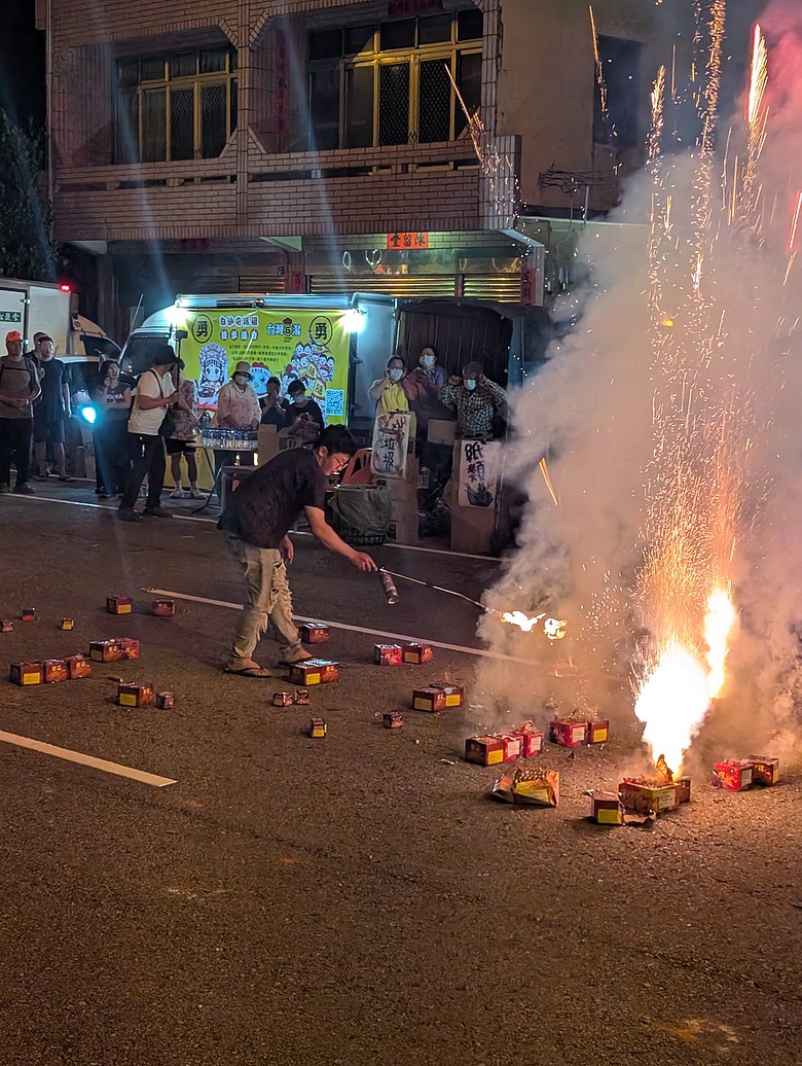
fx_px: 1510
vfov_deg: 38.9
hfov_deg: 29.7
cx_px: 401
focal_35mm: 49
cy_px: 533
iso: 390
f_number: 1.68
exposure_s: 1/97.3
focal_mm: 6.9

════════

# [Task statement]
I'd like the material above repeated exactly, with the pictures omitted.

# [Answer area]
fx_px: 1510
vfov_deg: 38.9
hfov_deg: 29.7
cx_px: 401
focal_35mm: 49
cy_px: 533
iso: 390
f_number: 1.68
exposure_s: 1/97.3
focal_mm: 6.9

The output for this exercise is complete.